こうなる事が嫌だったから、念入りに警戒した後に白衣を羽織ったのだから。
確かに誰もいなかった筈なのに。

「なまえさん?」
「ひっ!? ジ、ジニア先生!?」

背後から声をかけられて、思わず固まる。
あまりの気まずさに、振り向けない。

「白衣を忘れてしまったので取りに来たんです、が……」
「な、何も言わないで下さい! ごめんなさい! つい出来心で、その、今すぐっ、おおおお返ししますのでっ……!」

無断で羽織った白衣を慌てて脱ごうとするが、しかし、それは持ち主である彼によって阻止された。
白衣を掴む私の手に自分のそれを重ねて、優しく握る。
緩やかに拒まれたような気がして俯いていた顔を上げると、柔和な笑みを湛えたジニア先生と視線が絡まった。

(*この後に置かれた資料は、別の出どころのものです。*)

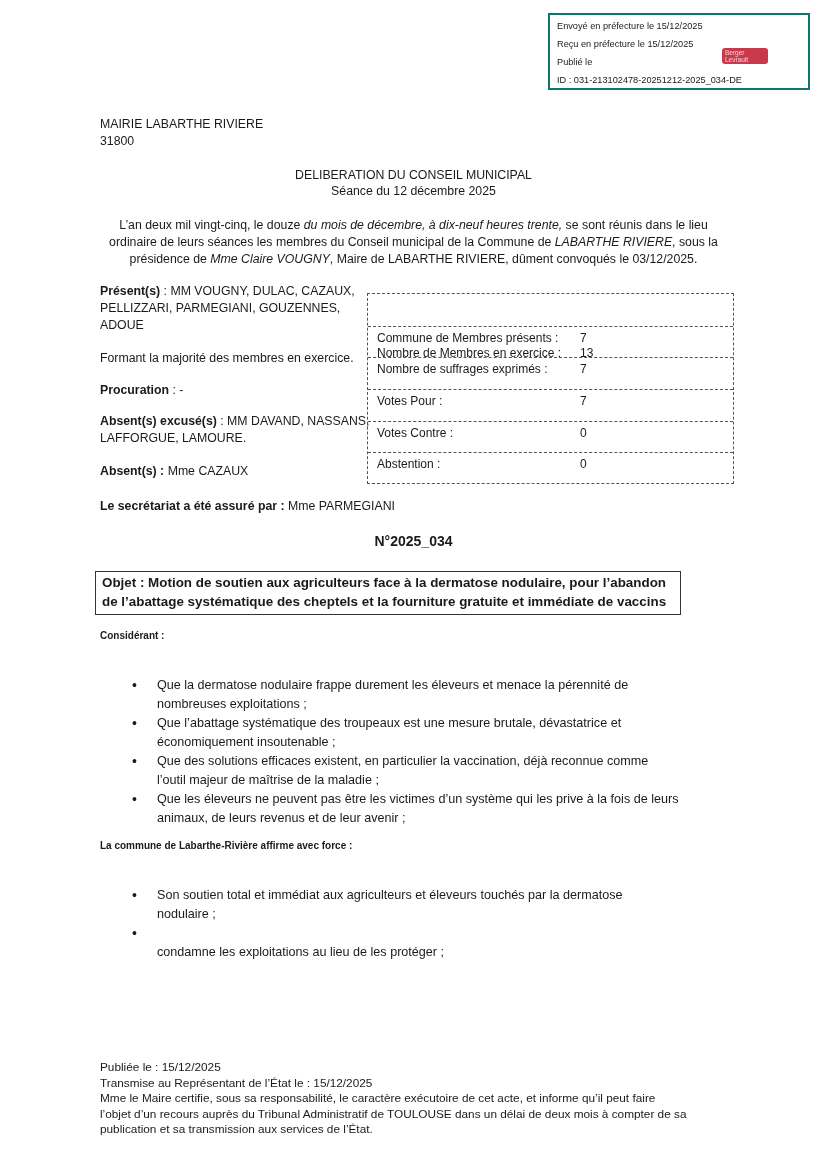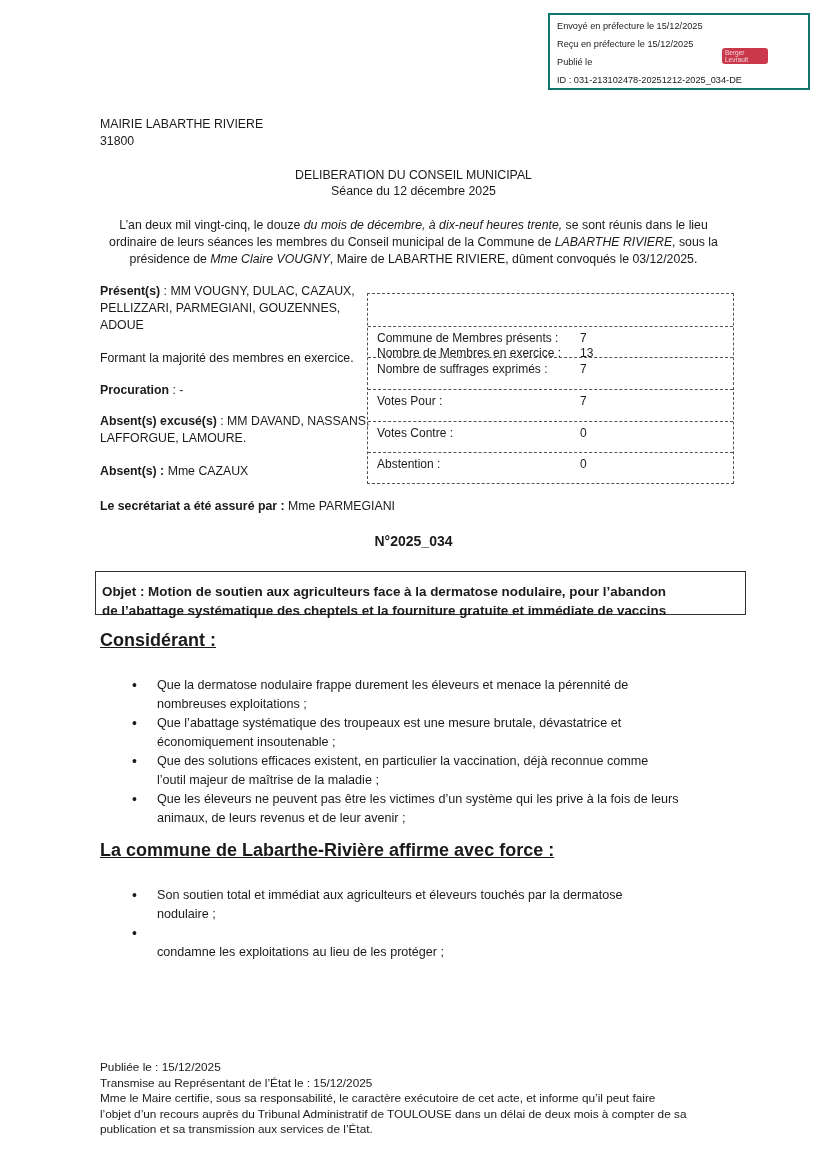--- a/index.html
+++ b/index.html
@@ -14,23 +14,23 @@
   .txt { font-size:12.3px; line-height:16px; white-space:nowrap; }
   .center { text-align:center; }
   b { font-weight:bold; }
   i { font-style:italic; }
   .stats { left:367px; top:293px; width:367px; height:191px; border:1px dashed #555; box-sizing:border-box; }
   .stats .row { position:absolute; left:0; width:100%; height:32px; border-top:1px dashed #555; box-sizing:border-box; font-size:12px; }
   .stats .row:first-child { border-top:none;margin-top:48px; }
   .stats .lbl { position:absolute; left:9px; top:4px; white-space:nowrap; }
   .stats .val { position:absolute; left:212px; top:4px; }
   .num { font-size:14px; font-weight:bold; }
-  .objet { left:95px; top:571px; width:651px; height:44px; border:1.5px solid #333; box-sizing:border-box;
-           font-size:13.4px; font-weight:bold; line-height:19px; padding:10px 6px; }
-  .h-under { font-size:18px; font-weight:bold; text-decoration:underline; }
+  .objet { left:95px; top:571px; width:586px; height:44px; border:1.5px solid #333; box-sizing:border-box;
+           font-size:13.4px; font-weight:bold; line-height:19px; padding:1px 6px; }
+  .h-under { font-size:10px; font-weight:bold; }
   ul.bullets { list-style:none; margin:8px; padding:0; }
   ul.bullets li { position:relative; padding-left:49px; font-size:12.6px; line-height:19px; }
   ul.bullets li::before { content:"\2022"; position:absolute; left:24px; top:0; font-size:14px; }
   .footer { font-size:11.8px; line-height:15.5px; }
 </style>
 </head>
 <body>
 
 <div class="abs stamp">
   <div style="top:6px">Envoyé en préfecture le 15/12/2025</div>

「とってもお似合いですよ? もっとよく見せてくださあい」
「う……は、恥ずかしい、です」
「あ、ちょっと失礼しまあす」
「?」

何かと思えば、先生は指先が少しだけ覗く袖口に手を掛けて、二回ほど折り返す。
立っていた襟を折り返し、着崩れていた身頃を正しく合わせて調整すると「これでよし」と、満足そうに微笑んだ。

「うんうん、よく似合ってますよ。それに……なんだかこうしていると、ぼくだけのなまえさんみたいですねえ」
「な!? 何言ってるんですか――っ、」
「えへへ」

髪を撫でて、頬を包み、最後に額へと触れるだけのキスを一つ落とされる。
彼の白衣に包まれ、その上から本人に抱き締められる……他の物に触れる隙が一分もない、これこそ紛れも無い“ぼくだけのなまえさん”の出来上がり。

「とおっても、可愛らしいです」
「あ、ありがとう……ございます……」

そういえば、私は一体何の目的で此処を訪れたのだったか?
とても大切な用事だった気がしたが、もう何も考えられないので、彼の白衣を着るためだったと思ってもいいだろうか?うん、そういう事にしておこう。